• DATA TO EXAMINE:
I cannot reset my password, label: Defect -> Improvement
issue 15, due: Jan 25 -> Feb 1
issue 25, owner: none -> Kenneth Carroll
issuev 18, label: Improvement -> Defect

...

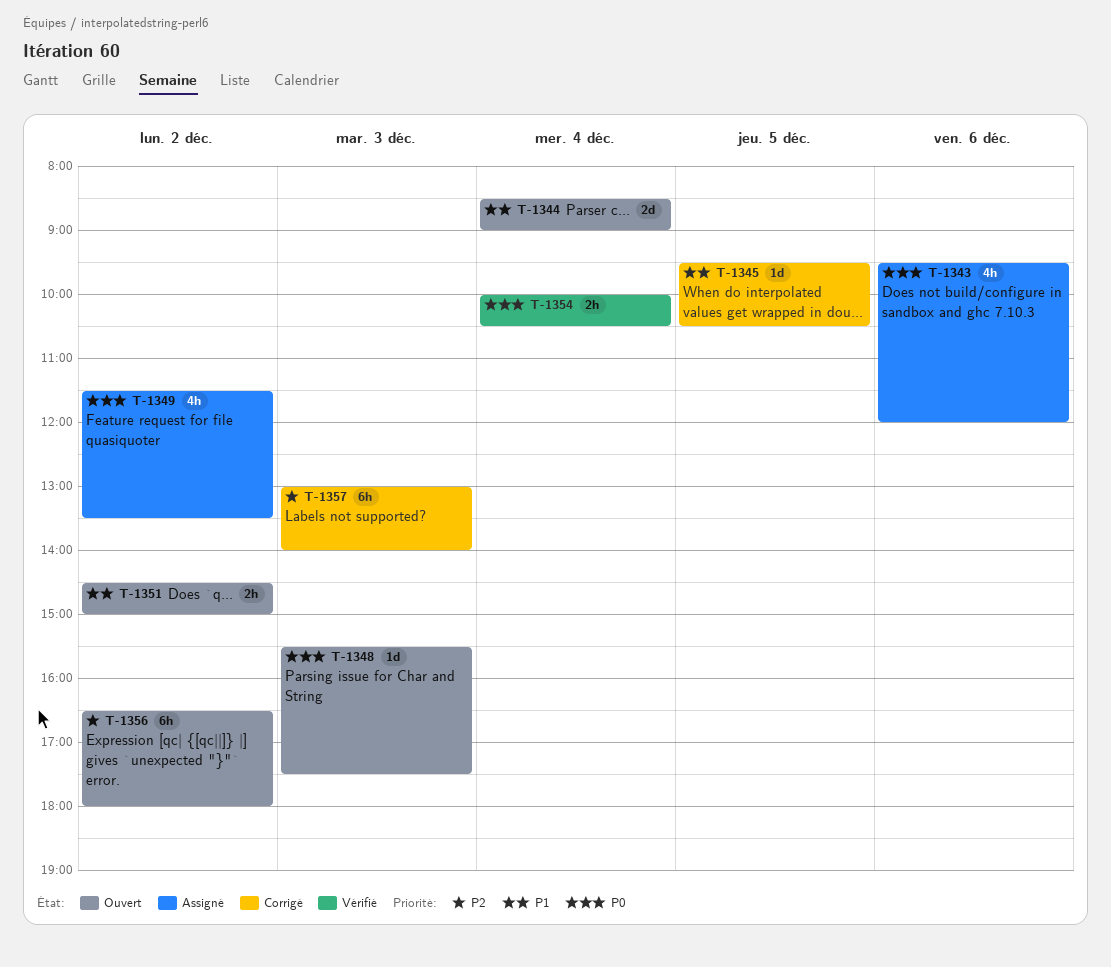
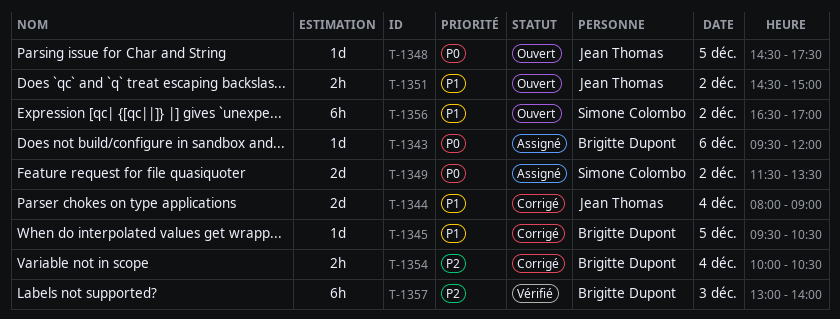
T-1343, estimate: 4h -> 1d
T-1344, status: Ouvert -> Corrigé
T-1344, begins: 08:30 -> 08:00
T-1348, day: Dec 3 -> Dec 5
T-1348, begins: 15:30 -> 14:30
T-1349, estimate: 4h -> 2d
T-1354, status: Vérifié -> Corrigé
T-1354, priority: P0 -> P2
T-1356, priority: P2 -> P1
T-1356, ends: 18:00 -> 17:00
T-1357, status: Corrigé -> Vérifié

==

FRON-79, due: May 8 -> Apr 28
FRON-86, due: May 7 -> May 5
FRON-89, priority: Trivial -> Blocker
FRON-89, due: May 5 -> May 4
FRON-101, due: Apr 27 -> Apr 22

• REQUIRED WORK: Reproduce exactly, and only, the part of the listing above that begins at the line with "T-1349, estimate: 4h -> 2d" and goes on through the line with "T-1357, status: Corrigé -> Vérifié".

• WRITTEN REPLY:
T-1349, estimate: 4h -> 2d
T-1354, status: Vérifié -> Corrigé
T-1354, priority: P0 -> P2
T-1356, priority: P2 -> P1
T-1356, ends: 18:00 -> 17:00
T-1357, status: Corrigé -> Vérifié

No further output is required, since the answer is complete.